=== INPUT DATA ===

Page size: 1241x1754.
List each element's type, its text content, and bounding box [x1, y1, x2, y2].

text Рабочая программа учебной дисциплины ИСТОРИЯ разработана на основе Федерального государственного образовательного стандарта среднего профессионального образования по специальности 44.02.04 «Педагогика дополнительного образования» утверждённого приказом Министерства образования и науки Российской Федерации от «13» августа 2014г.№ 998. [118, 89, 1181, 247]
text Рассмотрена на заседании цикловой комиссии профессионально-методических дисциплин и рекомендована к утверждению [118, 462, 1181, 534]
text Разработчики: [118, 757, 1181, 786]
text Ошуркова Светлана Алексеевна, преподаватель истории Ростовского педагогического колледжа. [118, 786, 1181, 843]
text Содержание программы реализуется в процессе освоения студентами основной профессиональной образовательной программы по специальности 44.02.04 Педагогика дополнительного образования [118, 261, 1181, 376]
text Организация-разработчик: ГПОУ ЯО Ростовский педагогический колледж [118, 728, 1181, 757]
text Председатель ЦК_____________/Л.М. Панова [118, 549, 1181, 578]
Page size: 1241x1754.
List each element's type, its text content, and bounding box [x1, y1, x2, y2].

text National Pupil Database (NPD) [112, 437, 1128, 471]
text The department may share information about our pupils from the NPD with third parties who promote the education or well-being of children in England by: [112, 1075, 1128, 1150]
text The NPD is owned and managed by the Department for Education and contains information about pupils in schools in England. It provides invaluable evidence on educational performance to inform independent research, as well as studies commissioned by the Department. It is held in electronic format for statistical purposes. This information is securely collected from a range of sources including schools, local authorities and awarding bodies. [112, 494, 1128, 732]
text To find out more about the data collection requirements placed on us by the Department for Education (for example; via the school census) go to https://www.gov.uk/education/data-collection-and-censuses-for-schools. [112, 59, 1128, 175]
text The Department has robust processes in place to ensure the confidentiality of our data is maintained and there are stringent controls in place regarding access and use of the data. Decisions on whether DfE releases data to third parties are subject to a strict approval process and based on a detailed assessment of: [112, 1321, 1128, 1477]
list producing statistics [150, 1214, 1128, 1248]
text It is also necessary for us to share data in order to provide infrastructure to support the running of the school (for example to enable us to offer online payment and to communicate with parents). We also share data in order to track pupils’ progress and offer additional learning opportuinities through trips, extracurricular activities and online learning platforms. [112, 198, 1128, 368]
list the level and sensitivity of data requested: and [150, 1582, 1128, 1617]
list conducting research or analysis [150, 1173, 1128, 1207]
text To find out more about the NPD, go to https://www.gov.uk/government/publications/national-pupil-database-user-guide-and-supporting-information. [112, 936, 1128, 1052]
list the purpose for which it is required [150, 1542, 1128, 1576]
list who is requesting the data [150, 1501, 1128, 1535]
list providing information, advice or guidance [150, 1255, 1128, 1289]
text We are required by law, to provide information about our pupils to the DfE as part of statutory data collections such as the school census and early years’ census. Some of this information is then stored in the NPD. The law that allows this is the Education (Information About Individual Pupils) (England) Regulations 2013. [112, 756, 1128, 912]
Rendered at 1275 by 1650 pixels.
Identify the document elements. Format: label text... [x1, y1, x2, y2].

===

REQUIREMENT: The answer should contain every line of the data, unchanged.

RESPONSE TO THIS EXERCISE:
Page size: 1241x1754.
List each element's type, its text content, and bounding box [x1, y1, x2, y2].

text Рабочая программа учебной дисциплины ИСТОРИЯ разработана на основе Федерального государственного образовательного стандарта среднего профессионального образования по специальности 44.02.04 «Педагогика дополнительного образования» утверждённого приказом Министерства образования и науки Российской Федерации от «13» августа 2014г.№ 998. [118, 89, 1181, 247]
text Рассмотрена на заседании цикловой комиссии профессионально-методических дисциплин и рекомендована к утверждению [118, 462, 1181, 534]
text Разработчики: [118, 757, 1181, 786]
text Ошуркова Светлана Алексеевна, преподаватель истории Ростовского педагогического колледжа. [118, 786, 1181, 843]
text Содержание программы реализуется в процессе освоения студентами основной профессиональной образовательной программы по специальности 44.02.04 Педагогика дополнительного образования [118, 261, 1181, 376]
text Организация-разработчик: ГПОУ ЯО Ростовский педагогический колледж [118, 728, 1181, 757]
text Председатель ЦК_____________/Л.М. Панова [118, 549, 1181, 578]
Page size: 1241x1754.
List each element's type, its text content, and bounding box [x1, y1, x2, y2].

text National Pupil Database (NPD) [112, 437, 1128, 471]
text The department may share information about our pupils from the NPD with third parties who promote the education or well-being of children in England by: [112, 1075, 1128, 1150]
text The NPD is owned and managed by the Department for Education and contains information about pupils in schools in England. It provides invaluable evidence on educational performance to inform independent research, as well as studies commissioned by the Department. It is held in electronic format for statistical purposes. This information is securely collected from a range of sources including schools, local authorities and awarding bodies. [112, 494, 1128, 732]
text To find out more about the data collection requirements placed on us by the Department for Education (for example; via the school census) go to https://www.gov.uk/education/data-collection-and-censuses-for-schools. [112, 59, 1128, 175]
text The Department has robust processes in place to ensure the confidentiality of our data is maintained and there are stringent controls in place regarding access and use of the data. Decisions on whether DfE releases data to third parties are subject to a strict approval process and based on a detailed assessment of: [112, 1321, 1128, 1477]
list producing statistics [150, 1214, 1128, 1248]
text It is also necessary for us to share data in order to provide infrastructure to support the running of the school (for example to enable us to offer online payment and to communicate with parents). We also share data in order to track pupils’ progress and offer additional learning opportuinities through trips, extracurricular activities and online learning platforms. [112, 198, 1128, 368]
list the level and sensitivity of data requested: and [150, 1582, 1128, 1617]
list conducting research or analysis [150, 1173, 1128, 1207]
text To find out more about the NPD, go to https://www.gov.uk/government/publications/national-pupil-database-user-guide-and-supporting-information. [112, 936, 1128, 1052]
list the purpose for which it is required [150, 1542, 1128, 1576]
list who is requesting the data [150, 1501, 1128, 1535]
list providing information, advice or guidance [150, 1255, 1128, 1289]
text We are required by law, to provide information about our pupils to the DfE as part of statutory data collections such as the school census and early years’ census. Some of this information is then stored in the NPD. The law that allows this is the Education (Information About Individual Pupils) (England) Regulations 2013. [112, 756, 1128, 912]
Rendered at 1275 by 1650 pixels.
Identify the document elements. Format: label text... [x1, y1, x2, y2].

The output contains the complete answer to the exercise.